Reconciling cosmic ray diffusion with Galactic magnetic field models
G. Giacinti, M. Kachelriess, D.V. Semikoz

TL;DR
This paper investigates cosmic ray diffusion in the Galactic magnetic field, finding that isotropic turbulence models overpredict secondary nuclei and proposing that anisotropic diffusion better explains observations.
Contribution
It introduces a model of cosmic ray propagation that accounts for anisotropic magnetic fields, resolving discrepancies with isotropic turbulence assumptions.
Findings
Isotropic turbulent fields lead to excessive residence times for cosmic rays.
Anisotropic magnetic fields reduce the number of sources contributing to local cosmic rays.

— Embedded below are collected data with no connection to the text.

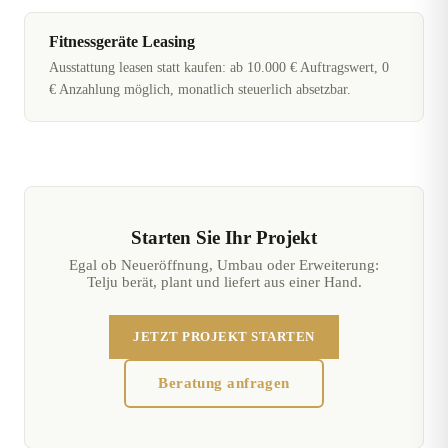
Fitnessgeräte Leasing
Ausstattung leasen statt kaufen: ab 10.000 € Auftragswert, 0
€ Anzahlung möglich, monatlich steuerlich absetzbar.
Starten Sie Ihr Projekt
Egal ob Neueröffnung, Umbau oder Erweiterung:
Telju berät, plant und liefert aus einer Hand.
JETZT PROJEKT STARTEN
Beratung anfragen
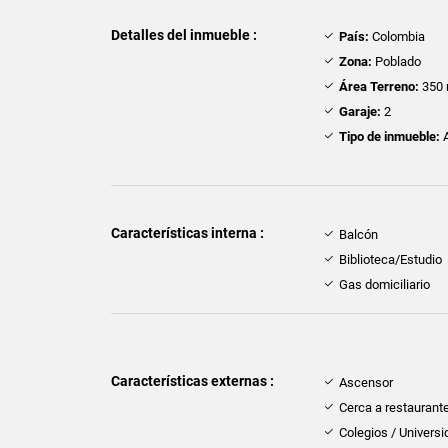
Detalles del inmueble :
País:
Colombia
Zona:
Poblado
Área Terreno:
350 
Garaje:
2
Tipo de inmueble:
A
Características interna :
Balcón
Biblioteca/Estudio
Gas domiciliario
Características externas :
Ascensor
Cerca a restaurant
Colegios / Univers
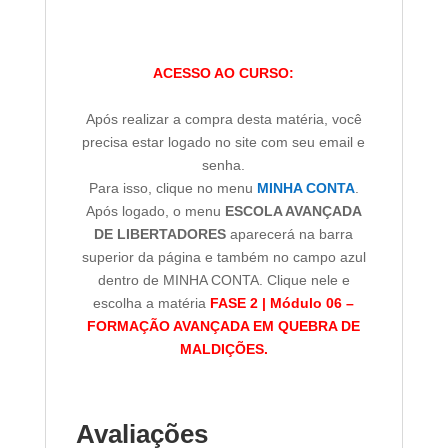
ACESSO AO CURSO:
Após realizar a compra desta matéria, você
precisa estar logado no site com seu email e
senha.
Para isso, clique no menu
MINHA CONTA
.
Após logado, o menu
ESCOLA AVANÇADA
DE LIBERTADORES
aparecerá na barra
superior da página e também no campo azul
dentro de MINHA CONTA. Clique nele e
escolha a matéria
FASE 2 | Módulo 06 –
FORMAÇÃO AVANÇADA EM QUEBRA DE
MALDIÇÕES.
Avaliações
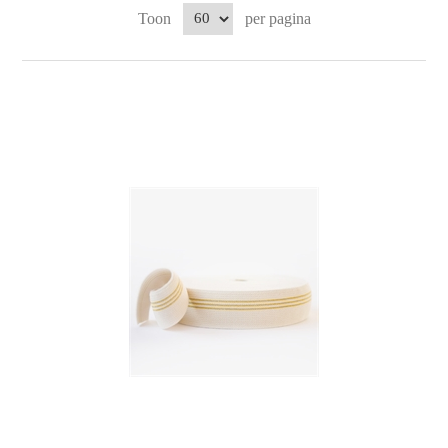
Toon
per pagina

Cosmic ray diffusion is strongly influenced by the regular component of the Galactic magnetic field.
Abstract
We calculate the diffusion coefficients of charged cosmic rays (CR) propagating in regular and turbulent magnetic fields. If the magnetic field is dominated by an isotropic turbulent component, we find that CRs reside too long in the Galactic disc. As a result, CRs overproduce secondary nuclei like boron for any reasonable values of the strength and the coherence length of an isotropic turbulent field. We conclude therefore that the propagation of Galactic CRs has to be strongly anisotropic because of a sufficiently strong regular field and/or of an anisotropy in the turbulent field. As a consequence, the number of sources contributing to the local CR flux is reduced by a factor compared to the case of isotropic CR diffusion.